-- PROMPT --
Please reproduce, exactly and with nothing added, the line containing "neck: (407, 266)" and every line after it to the end of the records.

[Images with bounding boxes]

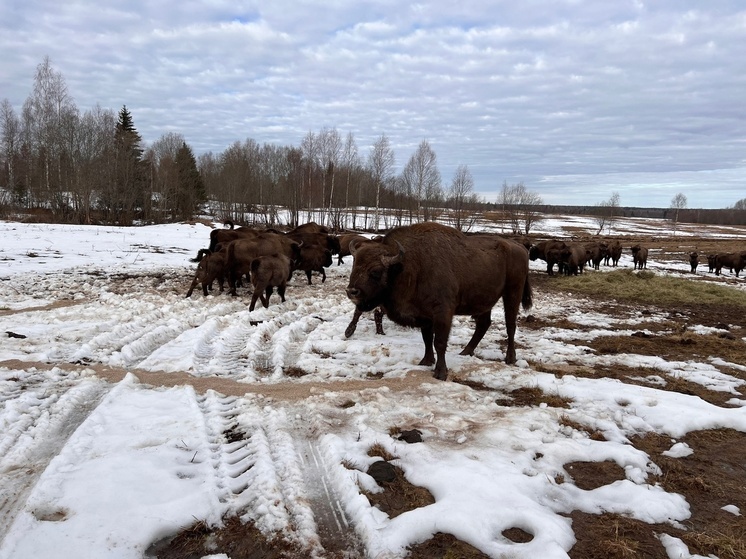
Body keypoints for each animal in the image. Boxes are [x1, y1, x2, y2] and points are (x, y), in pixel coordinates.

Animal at [346, 223, 532, 380]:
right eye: (355, 266)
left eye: (376, 271)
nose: (352, 292)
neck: (407, 266)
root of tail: (520, 248)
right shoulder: (425, 316)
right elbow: (427, 339)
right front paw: (426, 361)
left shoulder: (442, 313)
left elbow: (440, 342)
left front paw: (441, 372)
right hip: (484, 301)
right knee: (483, 324)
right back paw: (466, 352)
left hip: (512, 293)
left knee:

-- EXERCISE RESPONSE --
neck: (407, 266)
root of tail: (520, 248)
right shoulder: (425, 316)
right elbow: (427, 339)
right front paw: (426, 361)
left shoulder: (442, 313)
left elbow: (440, 342)
left front paw: (441, 372)
right hip: (484, 301)
right knee: (483, 324)
right back paw: (466, 352)
left hip: (512, 293)
left knee:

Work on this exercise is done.